Selected excerpt:
>>>
For the language itself, this work is exciting because new possibilities for Yiddish and Jewishness emerge when they encounter Blackness, including when they are enacted and affected by Black Yiddish speakers, among them Black Jews. The shifting, multifaceted beauty of diasporic Jewish languages and cultures lies in our rooted encounter, contribution, and interchange with neighboring peoples, ways, and tongues.

But that process has been stunted in America by whiteness. As James Baldwin famously said, “There is no white community.” Whiteness (by which I mean, that which systemic racism grants to and demands from white people) is a fortress, squatting angry and alone. Forgetful of its crimes, and lacking all sense of obligation (let alone belonging) to the past or the future, it nonetheless suspects that a reckoning is long overdue, and it is frightened. So it shuts its gates, arms itself to the teeth, and takes what it pleases. There is no creative encounter to be had with whiteness, only dominance and erasure. The rise of whiteness and bourgeois aspirations in Jewish communities; white Jews’ segregation from communities of color, including Jews of color; the Holocaust and its (racist) destruction of Jews and Jewishness—all of these have stunted our diasporic encounter in America. In the Yiddish world, we can and must ensure that opportunities to learn Yiddish are accessible to Black students and that Yiddish vocabulary is available for describing Black people, Blackness, and Black racial justice movements in a dignified and respectful manner.

In the realm of racial justice, I think all of us in this conversation share the conviction that racial justice needs to be actively enacted in every sphere of life. Language planning is one of many strategies available to us for doing that work. For example, when the League for Yiddish sent out a list of respectful, dignified terms for speaking in Yiddish about Black Lives Matter, it sent the signal that racial justice is relevant and important in our predominantly white Yiddishist circles. It’s one small way to break white silence.

More specifically, one of the tasks that needs to be tackled (and that we began tackling in the spring) is to address the continued use of the term shvartser in Yiddishist contexts for referring to Black people. Reyze, I think you’re going to say more a bit later about why it’s so important to address this, but for now I just want to say it’s necessary to provide both a reasoned critique of the term and a good alternative, so that Yiddish speakers who are alert to this issue will have the tools to interrupt the term’s usage when they encounter it.

Arun (Arele): I can talk a bit about the stakes of the language planning project. I’ve been thinking about three circles, each with something different at stake. Firstly, there are fluent Yiddishists who actively use Yiddish as a spoken language, even when it’s not the most obvious or convenient choice (and I count myself among these). Large parts of this circle are politically progressive, and care about this issue for the reasons that Yoyne described above, but their approach to it is shaped by two concerns that grow out of their identities as fluent Yiddish speakers and “keepers” of the language.
<<<
Data segment:
>>>
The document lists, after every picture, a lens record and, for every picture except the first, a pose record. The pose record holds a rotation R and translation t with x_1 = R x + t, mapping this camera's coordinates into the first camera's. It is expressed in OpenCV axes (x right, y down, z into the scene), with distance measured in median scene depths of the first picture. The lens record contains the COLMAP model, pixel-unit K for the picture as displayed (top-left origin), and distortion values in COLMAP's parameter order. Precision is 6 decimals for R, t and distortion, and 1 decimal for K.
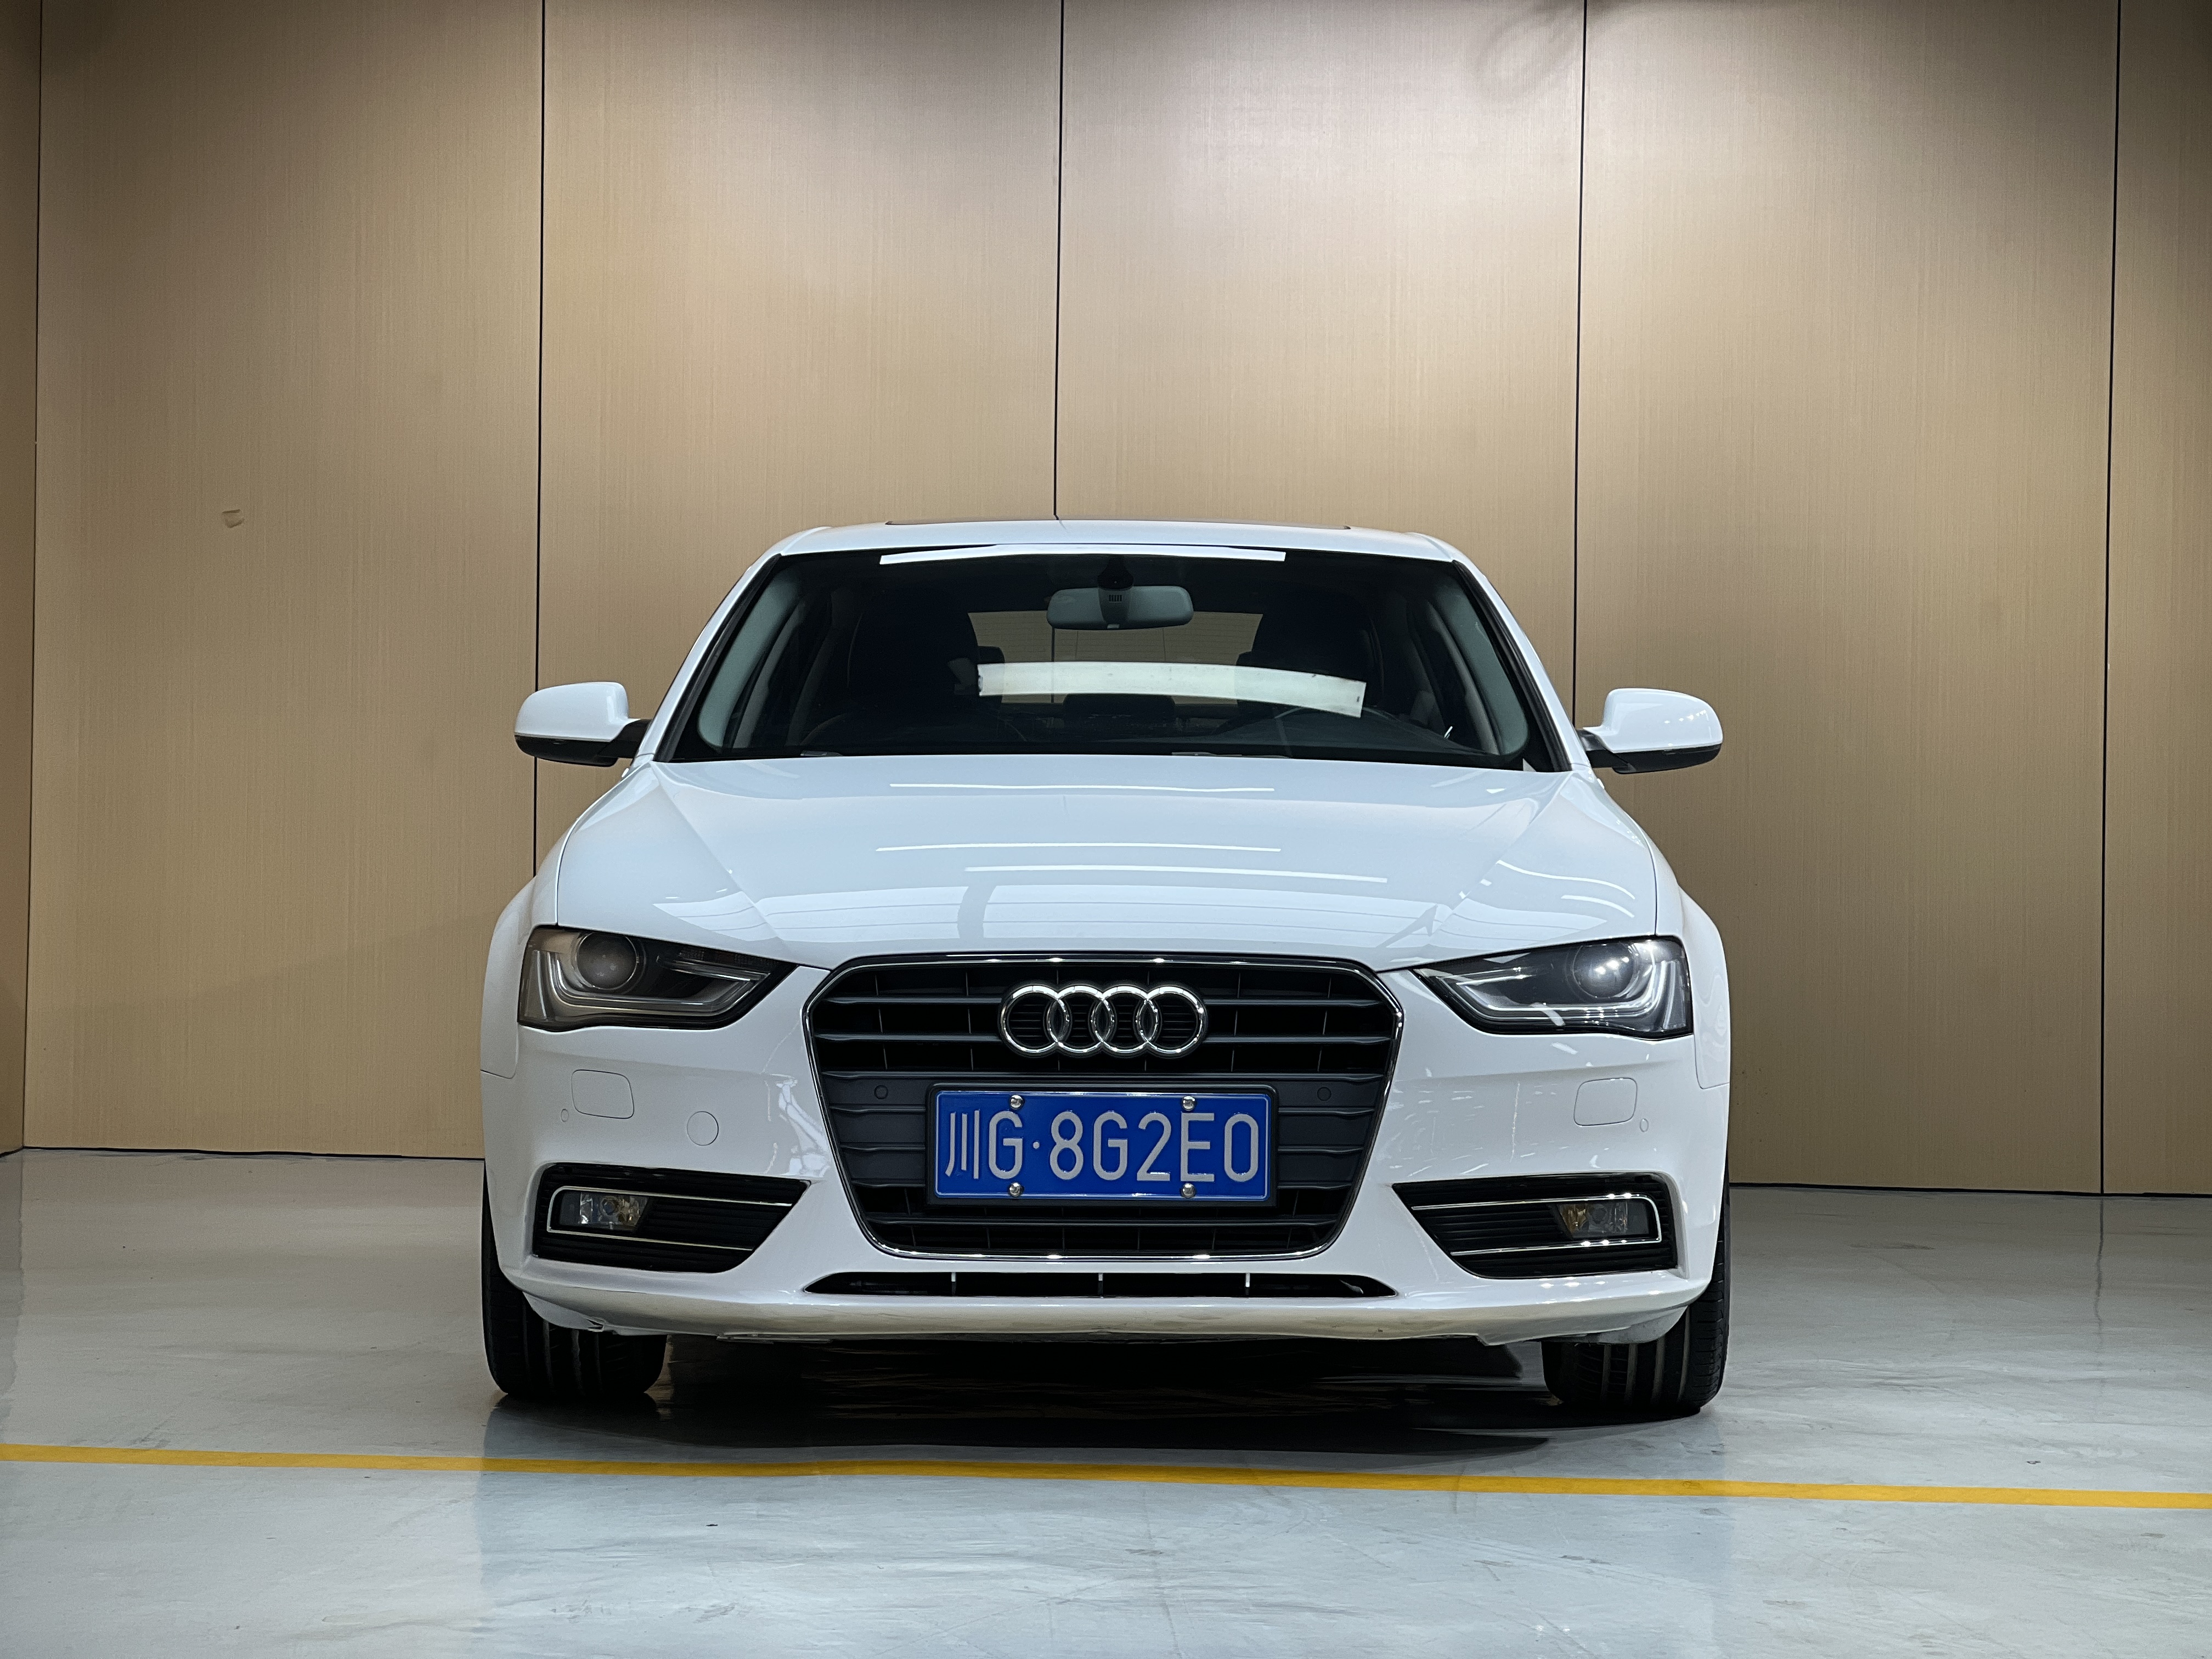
<<<
Questions on the material:
a: In the passage on Yiddish and racial justice, translate the sentence "Language planning is one of many strategies available to us for doing that work." into Spanish.
b: Return, word for word, everything in the passage on Yiddish and racial justice from "More specifically, one" down to "they encounter it.".

Task answers:
a: La planificación lingüística es una de las muchas estrategias de las que disponemos para hacer ese trabajo.

b:
More specifically, one of the tasks that needs to be tackled (and that we began tackling in the spring) is to address the continued use of the term shvartser in Yiddishist contexts for referring to Black people. Reyze, I think you’re going to say more a bit later about why it’s so important to address this, but for now I just want to say it’s necessary to provide both a reasoned critique of the term and a good alternative, so that Yiddish speakers who are alert to this issue will have the tools to interrupt the term’s usage when they encounter it.